Ainsi, du rond "société des gens ça va merci", au rond "société des gens incestués-ça pourrait aller mieux ouais bon", il y a un petit voyage pas piqué des hannetons, ce fameux "passage" ou "état de marge", qui fait changer "d'état". Ce voyage, seuls les gens concernés le font. Le tsunami du voyage seuls eux les vivent. Les "autres" restent sur la berge, avec les mouchoirs, "bon voyage ma cousine!!!". Le positionnement est donc capital, j'espère que tu me comprends , toi tu es sur la berge. Par contre , pendant le voyage, le voyageur est seul, il est dans le no man's land, et c'est là l'horreur. C'est l'angoisse du "mais où on va arriver bordel! ", du " je suis terrifié d'avancer", du "je vais en mourir", et surtout " je suis seul " , mais aussi, " je veux pas y aller!!". Tu ne peux être Orphée, le passeur qui va chercher Eurydice (là au royaume des incestués...) , et tu ne vas pas non plus perdre ton épouse. Car dans l'autre rond, je suis là, et d'autres aussi. On l'attend.

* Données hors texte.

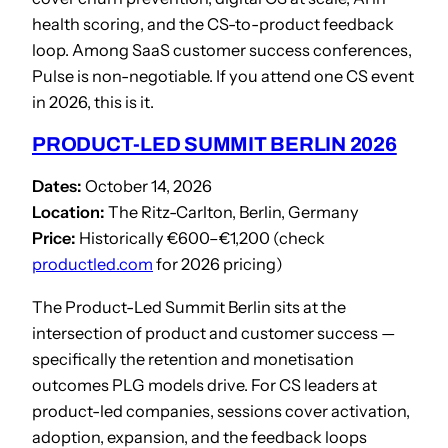
health scoring, and the CS-to-product feedback
loop. Among SaaS customer success conferences,
Pulse is non-negotiable. If you attend one CS event
in 2026, this is it.
PRODUCT-LED SUMMIT BERLIN 2026
Dates:
October 14, 2026
Location:
The Ritz-Carlton, Berlin, Germany
Price:
Historically €600–€1,200 (check
productled.com
for 2026 pricing)
The Product-Led Summit Berlin sits at the
intersection of product and customer success —
specifically the retention and monetisation
outcomes PLG models drive. For CS leaders at
product-led companies, sessions cover activation,
adoption, expansion, and the feedback loops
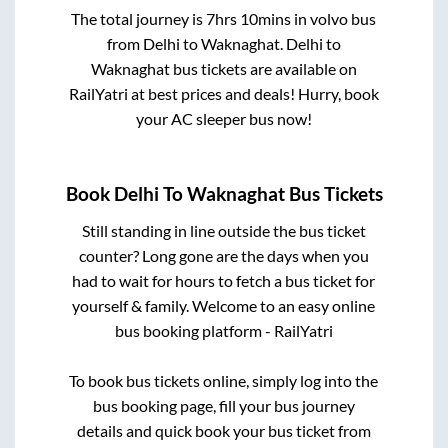
The total journey is
7hrs 10mins
in volvo bus
from
Delhi
to
Waknaghat
.
Delhi
to
Waknaghat
bus tickets are available on
RailYatri at best prices and deals! Hurry, book
your AC sleeper bus now!
Book
Delhi
To
Waknaghat
Bus Tickets
Still standing in line outside the bus ticket
counter? Long gone are the days when you
had to wait for hours to fetch a bus ticket for
yourself & family. Welcome to an easy online
bus booking platform - RailYatri
To book bus tickets online, simply log into the
bus booking page, fill your bus journey
details and quick book your bus ticket from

C'est pour cela que je pense que les voies psychologisantes, que je respecte , sont des voies sans issue pour ce type de traumatisme, car elles mettent en avant l'individu, ce qui est bien mais ne résout en aucun cas le problème de mes "ronds", le problème du nouveau groupe dans lequel il va bien falloir s'intégrer malgré la honte et le dégout mais qui en même temps apaise le " ça fait du bien de savoir que d'autres sont comme moi" le  " ça fait du bien d'être arrivé quelque part " . Le regard anthropologique , en regardant de façon différente les modes de fonctionnement des petites cellules qui constituent notre société, proposent des modes de réparations, comme les victimologues d'ailleurs dans la globalité du groupe, donc en renforçant la notion d'appartenance à quelque chose, et donc de renforcer notre appartenance à notre humanité. Ou comment ne plus se sentir E.T. tombé d'une planète. CQFD.

Ce petit texte, sans doute trop long, c'est pour toi Yan et ton épouse, sans doute parce que j'ai conscience de la chance de vous avoir rencontrés tous les deux. Vous êtes de "très belles personnes", pour te citer.